Start at the line below containing "Sie sehen gerade einen Platzhalterinhalt von" and stop at the line containing "Sie, dass dabei". Repeat every line of that stretch exactly, and nothing outside it.
%%
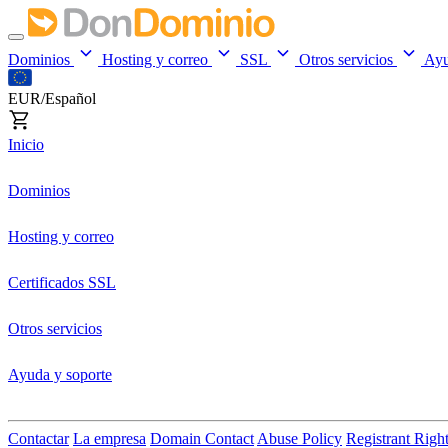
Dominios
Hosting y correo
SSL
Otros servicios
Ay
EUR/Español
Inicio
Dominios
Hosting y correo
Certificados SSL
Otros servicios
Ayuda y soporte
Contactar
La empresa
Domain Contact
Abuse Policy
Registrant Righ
%%
%%
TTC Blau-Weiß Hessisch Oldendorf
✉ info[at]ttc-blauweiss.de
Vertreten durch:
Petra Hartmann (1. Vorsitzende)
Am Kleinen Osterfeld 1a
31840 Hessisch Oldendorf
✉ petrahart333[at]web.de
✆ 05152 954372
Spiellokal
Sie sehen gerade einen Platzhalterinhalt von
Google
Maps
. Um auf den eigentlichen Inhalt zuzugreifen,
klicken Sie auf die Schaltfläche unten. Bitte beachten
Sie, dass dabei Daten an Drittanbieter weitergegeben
%%
* **Answer to the problem**:
Sie sehen gerade einen Platzhalterinhalt von
Google
Maps
. Um auf den eigentlichen Inhalt zuzugreifen,
klicken Sie auf die Schaltfläche unten. Bitte beachten
Sie, dass dabei Daten an Drittanbieter weitergegeben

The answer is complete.